Only lines with the word "management" belong in the answer; copy them from the records below.

* [Revision tracking records]
········

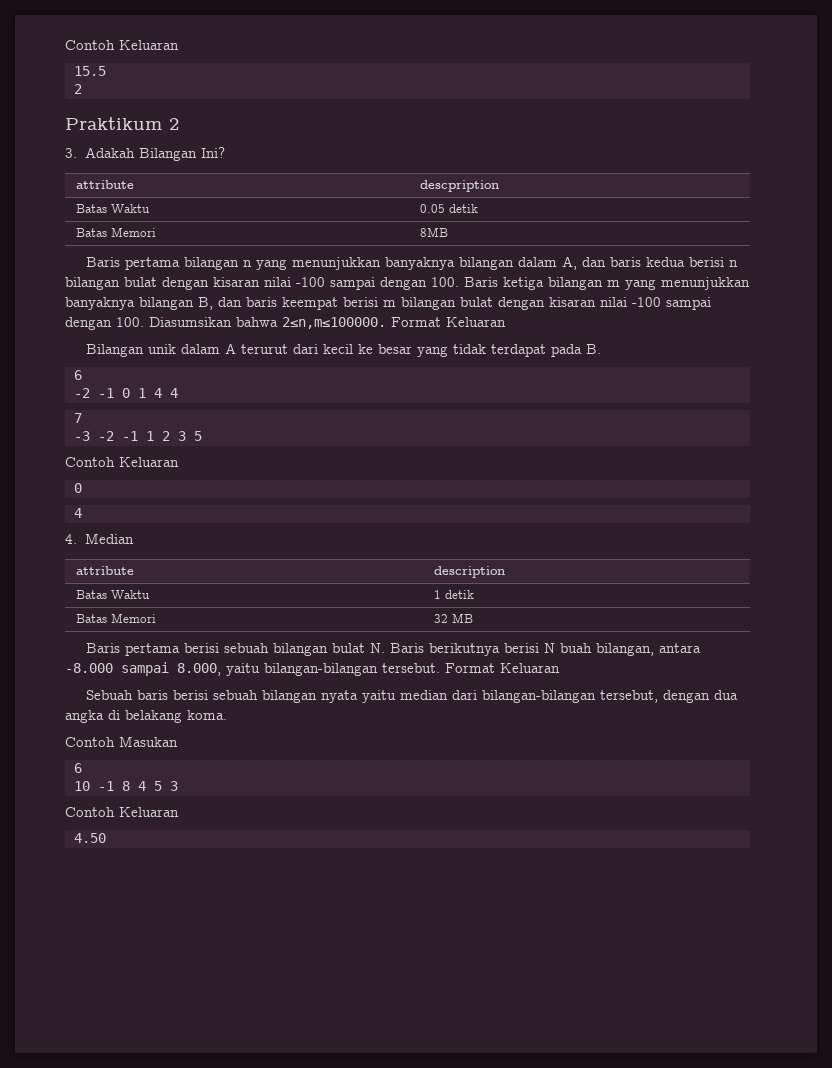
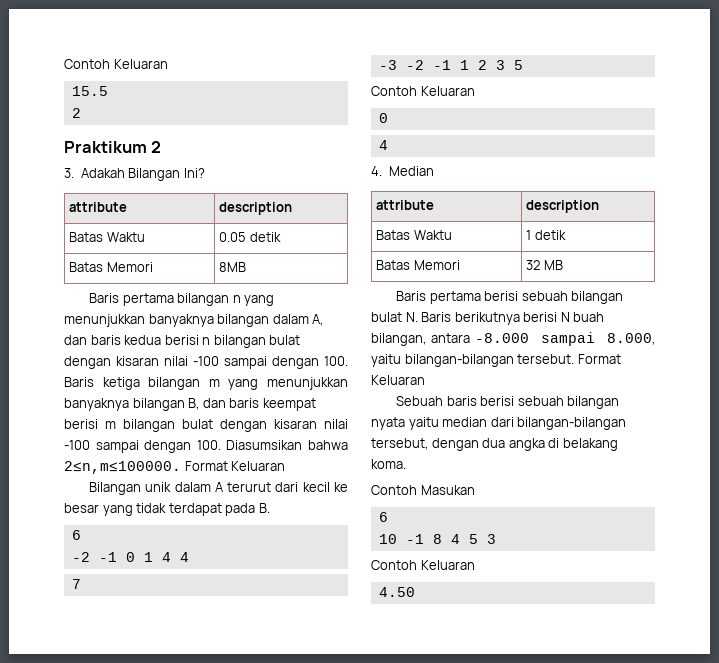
[420,180,500,192] descpription -> [219,202,293,215] description

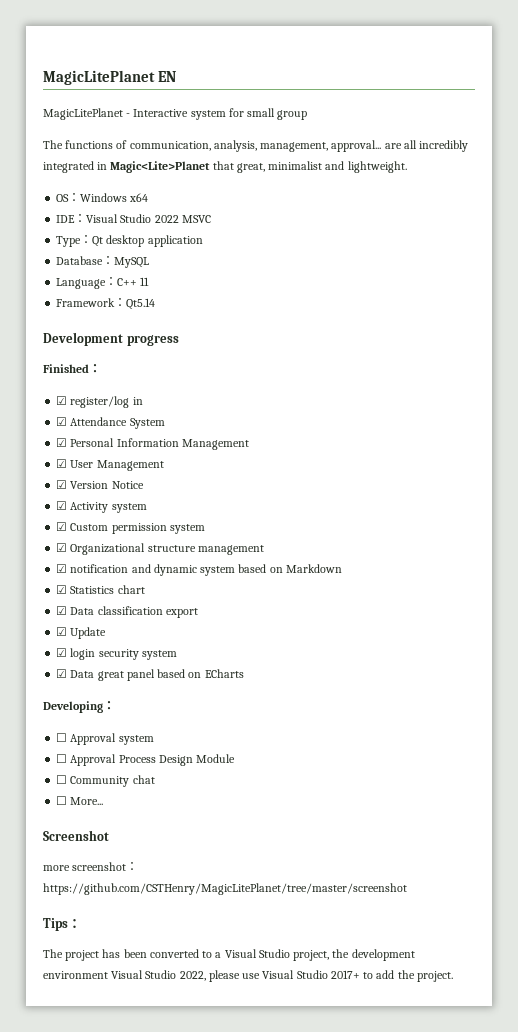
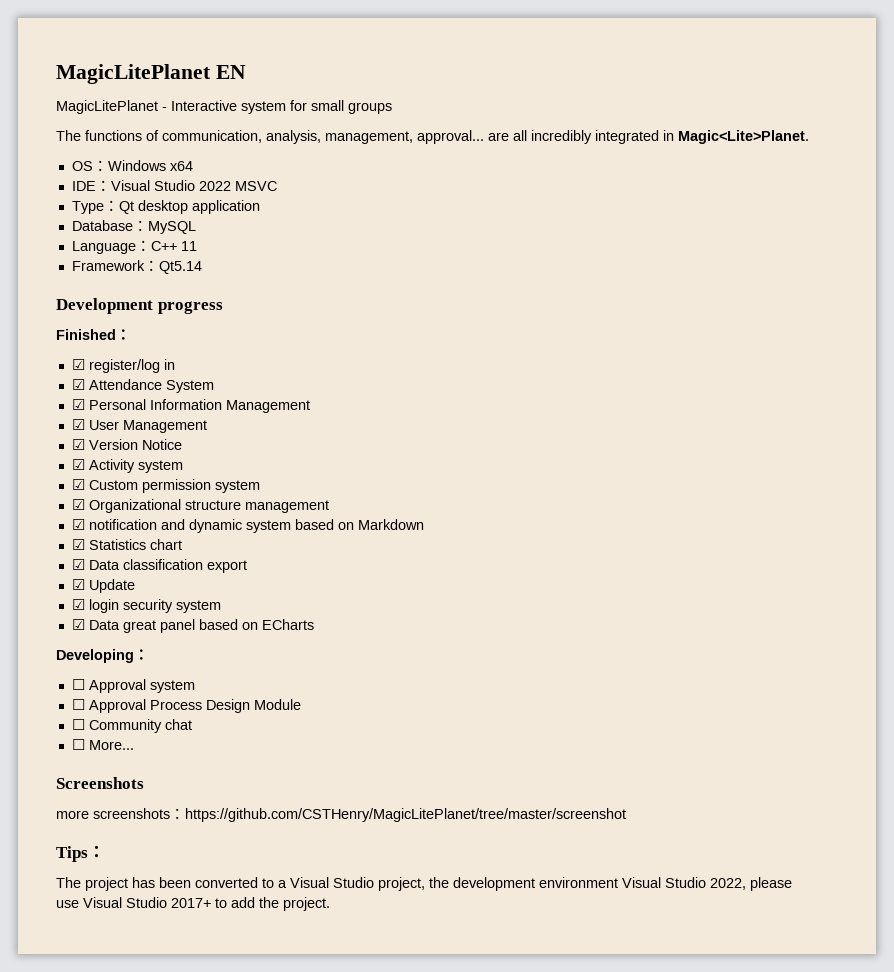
[277,110,308,120] group -> [348,102,392,114] groups
[110,161,407,173] Magic<Lite>Planet that great, minimalist and lightweight. -> [678,130,809,144] Magic<Lite>Planet.
[43,830,109,841] Screenshot -> [56,777,144,789] Screenshots
[72,862,127,871] screenshot -> [93,808,170,819] screenshots

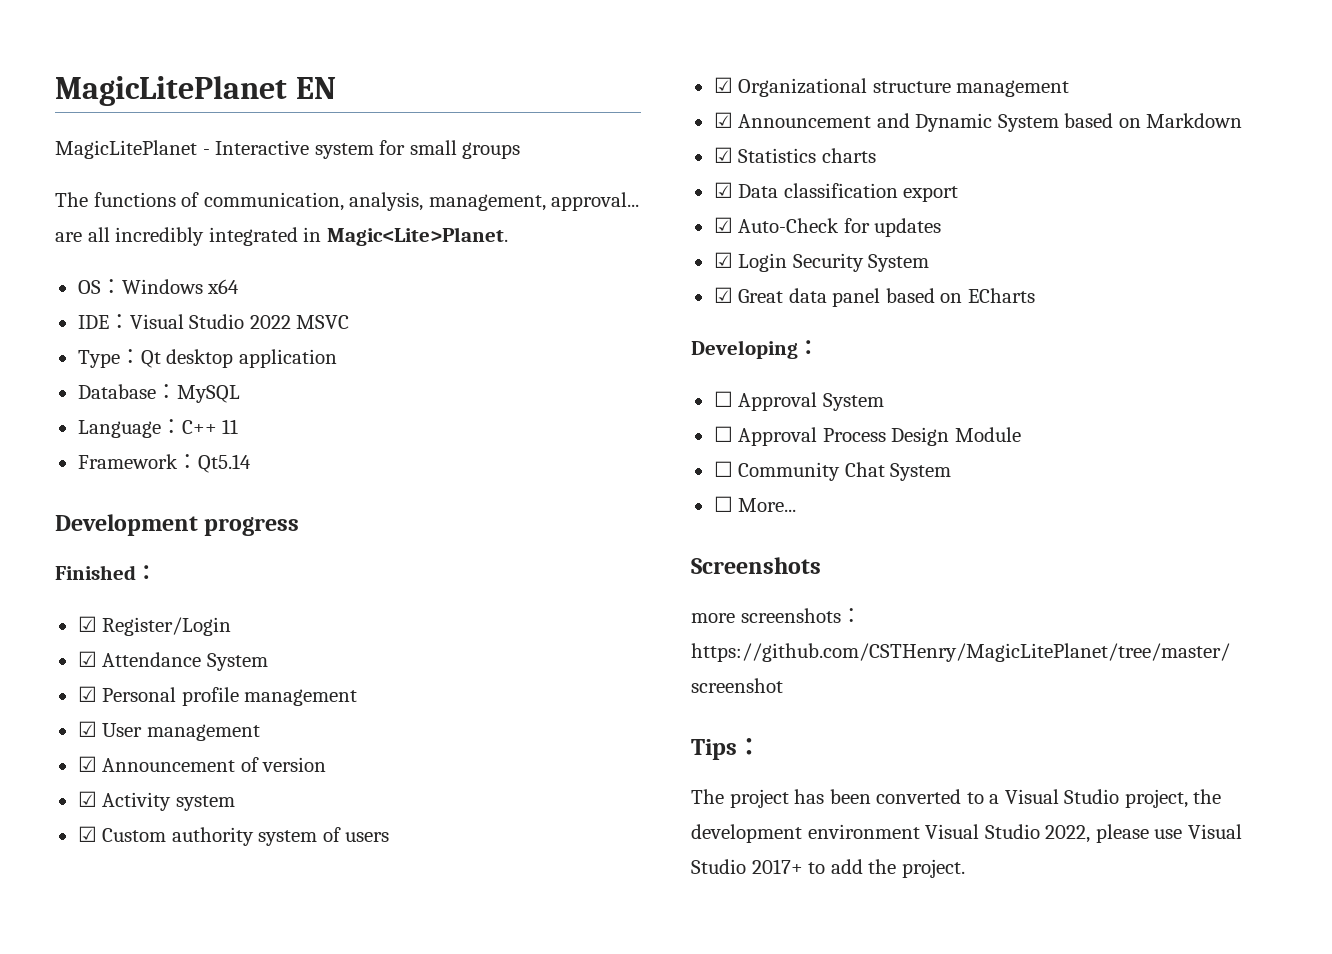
[88,359,175,373] register/log in -> [102,617,232,636] Register/Login
[149,399,310,413] Information Management -> [181,687,358,706] profile management
[122,420,207,433] [71,439,182,450] Management // ☑ Version Notice -> [146,724,260,741] [77,756,327,772] management // ☑ Announcement of version
[141,479,260,493] permission system -> [171,827,390,846] authority system of users
[88,519,291,533] notification and dynamic system -> [738,113,1059,132] Announcement and Dynamic System
[149,539,182,550] chart -> [821,148,876,163] charts
[88,579,135,593] [71,599,221,613] [71,619,156,633] Update // ☑ login security system // ☑ Data great -> [738,218,942,237] [713,252,930,272] [713,287,827,303] Auto-Check for updates // ☑ Login Security System // ☑ Great data
[149,680,195,693] system -> [822,393,884,411] System
[164,719,192,730] chat -> [844,462,952,481] Chat System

········

* [Answer to the problem]
[149,399,310,413] Information Management -> [181,687,358,706] profile management
[122,420,207,433] [71,439,182,450] Management // ☑ Version Notice -> [146,724,260,741] [77,756,327,772] management // ☑ Announcement of version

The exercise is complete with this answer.